Task to carry out = Could you return, word for word, the lines in the records below that run from the line containing "family: Nymphalidae" through the line containing "genus: Haemorhous", with both of those lines included?

Dataset content =

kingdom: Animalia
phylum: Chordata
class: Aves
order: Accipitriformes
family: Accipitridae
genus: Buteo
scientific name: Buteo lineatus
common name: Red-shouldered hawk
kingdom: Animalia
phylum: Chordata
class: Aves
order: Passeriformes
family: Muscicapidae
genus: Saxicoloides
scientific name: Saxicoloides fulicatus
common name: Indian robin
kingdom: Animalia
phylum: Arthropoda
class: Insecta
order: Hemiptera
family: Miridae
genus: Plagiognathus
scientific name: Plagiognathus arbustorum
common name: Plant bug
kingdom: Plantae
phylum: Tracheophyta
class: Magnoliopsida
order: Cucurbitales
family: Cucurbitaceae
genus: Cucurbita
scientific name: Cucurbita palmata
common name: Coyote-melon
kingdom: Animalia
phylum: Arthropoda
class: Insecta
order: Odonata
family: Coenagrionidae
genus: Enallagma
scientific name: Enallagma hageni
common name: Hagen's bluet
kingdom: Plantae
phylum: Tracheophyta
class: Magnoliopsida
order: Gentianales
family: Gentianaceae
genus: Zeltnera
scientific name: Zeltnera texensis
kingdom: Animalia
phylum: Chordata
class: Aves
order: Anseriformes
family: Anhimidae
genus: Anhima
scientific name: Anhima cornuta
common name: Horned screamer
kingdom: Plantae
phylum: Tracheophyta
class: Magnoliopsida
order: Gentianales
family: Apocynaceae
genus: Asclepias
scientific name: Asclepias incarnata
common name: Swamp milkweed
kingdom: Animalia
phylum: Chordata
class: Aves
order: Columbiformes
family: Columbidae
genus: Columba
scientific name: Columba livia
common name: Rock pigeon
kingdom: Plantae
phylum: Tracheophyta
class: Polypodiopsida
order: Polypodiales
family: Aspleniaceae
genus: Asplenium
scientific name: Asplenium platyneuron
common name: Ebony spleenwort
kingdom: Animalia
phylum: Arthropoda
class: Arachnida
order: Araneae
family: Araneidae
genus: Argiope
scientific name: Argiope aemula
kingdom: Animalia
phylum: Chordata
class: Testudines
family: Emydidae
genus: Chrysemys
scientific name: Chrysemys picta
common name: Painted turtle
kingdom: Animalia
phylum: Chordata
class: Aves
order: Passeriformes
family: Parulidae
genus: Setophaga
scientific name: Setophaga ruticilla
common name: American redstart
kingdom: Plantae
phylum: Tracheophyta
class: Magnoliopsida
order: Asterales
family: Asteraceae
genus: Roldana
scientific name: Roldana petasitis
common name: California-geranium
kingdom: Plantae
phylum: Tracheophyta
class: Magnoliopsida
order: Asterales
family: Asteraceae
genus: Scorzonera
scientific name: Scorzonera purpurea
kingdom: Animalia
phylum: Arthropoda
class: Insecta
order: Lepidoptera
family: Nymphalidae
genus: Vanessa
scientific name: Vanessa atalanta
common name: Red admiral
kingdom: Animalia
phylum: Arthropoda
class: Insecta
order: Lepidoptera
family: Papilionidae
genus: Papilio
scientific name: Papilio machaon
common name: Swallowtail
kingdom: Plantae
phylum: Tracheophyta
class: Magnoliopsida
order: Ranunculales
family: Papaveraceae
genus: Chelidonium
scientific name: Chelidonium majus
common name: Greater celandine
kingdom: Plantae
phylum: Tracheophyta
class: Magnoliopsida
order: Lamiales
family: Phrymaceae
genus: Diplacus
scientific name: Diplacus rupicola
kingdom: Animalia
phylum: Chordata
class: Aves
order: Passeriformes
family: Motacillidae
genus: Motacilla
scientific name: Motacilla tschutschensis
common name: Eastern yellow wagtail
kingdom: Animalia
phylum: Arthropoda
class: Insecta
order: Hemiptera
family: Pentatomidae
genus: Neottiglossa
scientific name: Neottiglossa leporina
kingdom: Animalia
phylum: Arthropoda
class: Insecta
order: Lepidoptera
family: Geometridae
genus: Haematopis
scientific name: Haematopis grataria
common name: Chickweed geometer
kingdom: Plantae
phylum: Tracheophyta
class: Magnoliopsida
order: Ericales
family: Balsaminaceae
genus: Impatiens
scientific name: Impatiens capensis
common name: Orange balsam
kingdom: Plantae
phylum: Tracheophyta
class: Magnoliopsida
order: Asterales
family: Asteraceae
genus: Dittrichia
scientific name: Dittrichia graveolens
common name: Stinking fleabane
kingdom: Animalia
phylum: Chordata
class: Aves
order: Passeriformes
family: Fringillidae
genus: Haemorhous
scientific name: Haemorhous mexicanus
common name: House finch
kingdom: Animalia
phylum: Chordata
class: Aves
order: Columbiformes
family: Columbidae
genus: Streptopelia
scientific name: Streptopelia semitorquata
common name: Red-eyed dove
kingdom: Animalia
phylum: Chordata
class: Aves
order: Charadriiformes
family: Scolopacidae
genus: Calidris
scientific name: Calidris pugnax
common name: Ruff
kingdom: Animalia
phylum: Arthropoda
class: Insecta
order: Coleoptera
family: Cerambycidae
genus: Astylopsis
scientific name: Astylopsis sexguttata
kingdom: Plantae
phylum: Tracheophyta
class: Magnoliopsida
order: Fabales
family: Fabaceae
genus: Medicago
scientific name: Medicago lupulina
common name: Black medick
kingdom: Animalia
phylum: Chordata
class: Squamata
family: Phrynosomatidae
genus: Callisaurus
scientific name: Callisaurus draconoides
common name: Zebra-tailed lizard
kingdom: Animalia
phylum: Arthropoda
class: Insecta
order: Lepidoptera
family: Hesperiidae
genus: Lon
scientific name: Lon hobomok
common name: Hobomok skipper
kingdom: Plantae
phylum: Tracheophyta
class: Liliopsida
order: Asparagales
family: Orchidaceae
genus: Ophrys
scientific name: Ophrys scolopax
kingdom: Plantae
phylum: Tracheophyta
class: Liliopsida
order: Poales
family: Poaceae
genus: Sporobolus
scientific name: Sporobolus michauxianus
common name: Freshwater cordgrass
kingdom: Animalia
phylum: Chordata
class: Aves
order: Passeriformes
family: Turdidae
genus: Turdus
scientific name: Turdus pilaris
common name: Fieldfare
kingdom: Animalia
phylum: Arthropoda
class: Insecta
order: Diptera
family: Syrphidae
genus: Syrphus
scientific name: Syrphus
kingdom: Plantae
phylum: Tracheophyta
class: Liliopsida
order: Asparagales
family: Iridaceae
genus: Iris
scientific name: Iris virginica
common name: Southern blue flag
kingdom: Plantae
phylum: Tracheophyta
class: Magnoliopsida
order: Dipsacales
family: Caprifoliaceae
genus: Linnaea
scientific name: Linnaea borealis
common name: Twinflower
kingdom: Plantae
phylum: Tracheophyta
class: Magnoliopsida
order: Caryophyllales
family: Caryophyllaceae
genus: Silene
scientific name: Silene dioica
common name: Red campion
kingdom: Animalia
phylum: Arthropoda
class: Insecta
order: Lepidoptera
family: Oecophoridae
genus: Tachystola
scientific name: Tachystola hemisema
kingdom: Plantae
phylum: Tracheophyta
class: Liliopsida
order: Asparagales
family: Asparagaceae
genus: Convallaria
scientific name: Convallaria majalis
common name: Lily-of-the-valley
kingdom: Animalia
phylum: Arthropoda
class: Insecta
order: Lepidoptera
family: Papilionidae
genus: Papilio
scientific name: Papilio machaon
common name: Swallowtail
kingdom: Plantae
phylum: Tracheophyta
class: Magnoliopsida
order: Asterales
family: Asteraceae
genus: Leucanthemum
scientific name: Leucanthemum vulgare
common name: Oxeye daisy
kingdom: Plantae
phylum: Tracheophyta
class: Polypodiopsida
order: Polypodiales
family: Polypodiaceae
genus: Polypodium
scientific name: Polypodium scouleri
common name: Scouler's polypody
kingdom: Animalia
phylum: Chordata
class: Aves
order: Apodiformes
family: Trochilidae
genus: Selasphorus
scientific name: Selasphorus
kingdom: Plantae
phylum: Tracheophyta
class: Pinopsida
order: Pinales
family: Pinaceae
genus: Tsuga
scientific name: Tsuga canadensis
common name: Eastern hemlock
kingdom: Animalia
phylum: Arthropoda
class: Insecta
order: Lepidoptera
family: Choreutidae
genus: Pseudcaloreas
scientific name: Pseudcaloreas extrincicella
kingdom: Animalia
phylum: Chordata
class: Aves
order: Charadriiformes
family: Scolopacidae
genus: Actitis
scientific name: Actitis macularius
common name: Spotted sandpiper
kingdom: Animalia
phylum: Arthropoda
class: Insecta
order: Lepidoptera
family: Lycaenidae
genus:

Written solution =
family: Nymphalidae
genus: Vanessa
scientific name: Vanessa atalanta
common name: Red admiral
kingdom: Animalia
phylum: Arthropoda
class: Insecta
order: Lepidoptera
family: Papilionidae
genus: Papilio
scientific name: Papilio machaon
common name: Swallowtail
kingdom: Plantae
phylum: Tracheophyta
class: Magnoliopsida
order: Ranunculales
family: Papaveraceae
genus: Chelidonium
scientific name: Chelidonium majus
common name: Greater celandine
kingdom: Plantae
phylum: Tracheophyta
class: Magnoliopsida
order: Lamiales
family: Phrymaceae
genus: Diplacus
scientific name: Diplacus rupicola
kingdom: Animalia
phylum: Chordata
class: Aves
order: Passeriformes
family: Motacillidae
genus: Motacilla
scientific name: Motacilla tschutschensis
common name: Eastern yellow wagtail
kingdom: Animalia
phylum: Arthropoda
class: Insecta
order: Hemiptera
family: Pentatomidae
genus: Neottiglossa
scientific name: Neottiglossa leporina
kingdom: Animalia
phylum: Arthropoda
class: Insecta
order: Lepidoptera
family: Geometridae
genus: Haematopis
scientific name: Haematopis grataria
common name: Chickweed geometer
kingdom: Plantae
phylum: Tracheophyta
class: Magnoliopsida
order: Ericales
family: Balsaminaceae
genus: Impatiens
scientific name: Impatiens capensis
common name: Orange balsam
kingdom: Plantae
phylum: Tracheophyta
class: Magnoliopsida
order: Asterales
family: Asteraceae
genus: Dittrichia
scientific name: Dittrichia graveolens
common name: Stinking fleabane
kingdom: Animalia
phylum: Chordata
class: Aves
order: Passeriformes
family: Fringillidae
genus: Haemorhous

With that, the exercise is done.